→ What the exercise asks: Locate and copy each line in the data that contains the word "данных".

________________________________________

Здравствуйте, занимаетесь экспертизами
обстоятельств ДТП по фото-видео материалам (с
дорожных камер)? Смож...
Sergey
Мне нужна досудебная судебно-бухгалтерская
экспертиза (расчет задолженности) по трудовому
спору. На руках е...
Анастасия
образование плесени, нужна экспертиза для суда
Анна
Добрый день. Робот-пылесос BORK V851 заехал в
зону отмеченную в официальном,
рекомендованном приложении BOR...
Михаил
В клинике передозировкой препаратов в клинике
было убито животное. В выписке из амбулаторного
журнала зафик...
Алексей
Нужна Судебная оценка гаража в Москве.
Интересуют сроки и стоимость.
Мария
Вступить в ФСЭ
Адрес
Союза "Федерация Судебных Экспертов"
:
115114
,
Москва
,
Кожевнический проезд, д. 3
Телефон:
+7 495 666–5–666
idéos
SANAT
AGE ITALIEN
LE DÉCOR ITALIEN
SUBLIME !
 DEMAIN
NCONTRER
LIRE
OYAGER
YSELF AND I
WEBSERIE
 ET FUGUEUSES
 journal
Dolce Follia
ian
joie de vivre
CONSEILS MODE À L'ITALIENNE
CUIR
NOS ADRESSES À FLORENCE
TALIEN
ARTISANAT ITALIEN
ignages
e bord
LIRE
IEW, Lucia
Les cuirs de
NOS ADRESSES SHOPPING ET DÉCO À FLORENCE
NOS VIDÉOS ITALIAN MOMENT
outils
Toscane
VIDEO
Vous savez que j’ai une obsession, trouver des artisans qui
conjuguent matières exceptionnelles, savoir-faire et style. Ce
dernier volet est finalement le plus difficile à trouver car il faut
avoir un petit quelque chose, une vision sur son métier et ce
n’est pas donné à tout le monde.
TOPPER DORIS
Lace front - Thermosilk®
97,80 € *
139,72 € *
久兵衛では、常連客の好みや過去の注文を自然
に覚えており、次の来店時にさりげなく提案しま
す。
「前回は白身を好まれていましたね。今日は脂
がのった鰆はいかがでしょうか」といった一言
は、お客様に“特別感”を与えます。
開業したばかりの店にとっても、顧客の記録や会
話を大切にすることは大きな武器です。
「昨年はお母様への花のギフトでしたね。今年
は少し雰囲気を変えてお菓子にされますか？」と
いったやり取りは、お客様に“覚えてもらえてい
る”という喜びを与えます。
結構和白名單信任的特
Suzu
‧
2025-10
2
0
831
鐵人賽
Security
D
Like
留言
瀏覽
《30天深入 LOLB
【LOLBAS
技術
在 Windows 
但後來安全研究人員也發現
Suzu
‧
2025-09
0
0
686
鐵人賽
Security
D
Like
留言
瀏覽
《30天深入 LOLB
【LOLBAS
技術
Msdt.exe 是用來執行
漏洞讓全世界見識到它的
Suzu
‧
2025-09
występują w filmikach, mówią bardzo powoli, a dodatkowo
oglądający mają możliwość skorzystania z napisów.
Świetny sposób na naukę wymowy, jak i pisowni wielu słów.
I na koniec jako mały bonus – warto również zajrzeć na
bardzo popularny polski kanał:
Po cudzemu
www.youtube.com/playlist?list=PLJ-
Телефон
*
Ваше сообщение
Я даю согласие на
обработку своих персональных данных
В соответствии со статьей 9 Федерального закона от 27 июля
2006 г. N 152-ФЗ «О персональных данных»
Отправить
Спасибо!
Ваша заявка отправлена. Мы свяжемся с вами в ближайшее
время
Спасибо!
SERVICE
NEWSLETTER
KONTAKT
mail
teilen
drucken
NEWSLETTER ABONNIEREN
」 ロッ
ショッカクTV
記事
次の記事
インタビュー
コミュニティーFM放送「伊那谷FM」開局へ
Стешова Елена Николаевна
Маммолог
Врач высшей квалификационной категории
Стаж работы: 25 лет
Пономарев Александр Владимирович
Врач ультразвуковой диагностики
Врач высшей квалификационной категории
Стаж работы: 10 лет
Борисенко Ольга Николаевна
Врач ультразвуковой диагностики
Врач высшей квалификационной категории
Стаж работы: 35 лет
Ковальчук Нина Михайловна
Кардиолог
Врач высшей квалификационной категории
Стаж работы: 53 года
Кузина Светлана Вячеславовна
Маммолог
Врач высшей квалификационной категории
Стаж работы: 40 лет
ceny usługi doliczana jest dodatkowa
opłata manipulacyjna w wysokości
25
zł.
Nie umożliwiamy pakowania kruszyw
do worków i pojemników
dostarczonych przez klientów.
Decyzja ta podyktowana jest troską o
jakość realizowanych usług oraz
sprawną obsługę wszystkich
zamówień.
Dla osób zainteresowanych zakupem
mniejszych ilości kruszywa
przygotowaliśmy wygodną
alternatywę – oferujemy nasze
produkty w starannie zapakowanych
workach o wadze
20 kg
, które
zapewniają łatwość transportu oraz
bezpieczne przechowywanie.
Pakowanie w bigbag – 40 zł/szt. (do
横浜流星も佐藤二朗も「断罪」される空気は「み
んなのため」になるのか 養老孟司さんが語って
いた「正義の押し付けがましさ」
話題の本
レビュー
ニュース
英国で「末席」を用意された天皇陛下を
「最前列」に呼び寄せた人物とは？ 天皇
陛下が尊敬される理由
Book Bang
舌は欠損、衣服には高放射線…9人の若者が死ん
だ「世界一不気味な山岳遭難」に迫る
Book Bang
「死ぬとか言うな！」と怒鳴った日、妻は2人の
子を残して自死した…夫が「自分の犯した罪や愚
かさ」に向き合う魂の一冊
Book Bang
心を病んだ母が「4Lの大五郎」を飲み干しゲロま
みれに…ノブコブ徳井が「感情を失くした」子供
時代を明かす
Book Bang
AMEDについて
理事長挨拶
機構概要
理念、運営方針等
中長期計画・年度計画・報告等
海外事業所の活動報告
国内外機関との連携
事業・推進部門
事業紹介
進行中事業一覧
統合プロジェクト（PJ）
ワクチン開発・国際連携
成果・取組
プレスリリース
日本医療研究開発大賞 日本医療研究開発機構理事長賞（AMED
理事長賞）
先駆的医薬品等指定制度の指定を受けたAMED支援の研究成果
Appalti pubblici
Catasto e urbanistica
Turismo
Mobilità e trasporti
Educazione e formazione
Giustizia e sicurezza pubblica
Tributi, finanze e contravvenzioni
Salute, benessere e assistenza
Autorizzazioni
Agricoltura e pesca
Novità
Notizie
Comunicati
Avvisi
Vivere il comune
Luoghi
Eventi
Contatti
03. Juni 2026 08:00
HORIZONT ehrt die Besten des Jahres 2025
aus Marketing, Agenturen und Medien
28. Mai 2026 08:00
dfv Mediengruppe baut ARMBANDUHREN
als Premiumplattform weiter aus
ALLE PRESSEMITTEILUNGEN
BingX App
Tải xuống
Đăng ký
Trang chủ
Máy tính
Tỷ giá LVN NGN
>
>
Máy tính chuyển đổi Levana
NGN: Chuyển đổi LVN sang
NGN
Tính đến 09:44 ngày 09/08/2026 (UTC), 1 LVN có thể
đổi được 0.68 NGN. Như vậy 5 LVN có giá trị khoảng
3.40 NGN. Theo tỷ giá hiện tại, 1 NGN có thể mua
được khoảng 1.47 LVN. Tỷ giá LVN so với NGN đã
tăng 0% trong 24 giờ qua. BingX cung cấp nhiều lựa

________________________________________

→ Written solution:
обработку своих персональных данных
2006 г. N 152-ФЗ «О персональных данных»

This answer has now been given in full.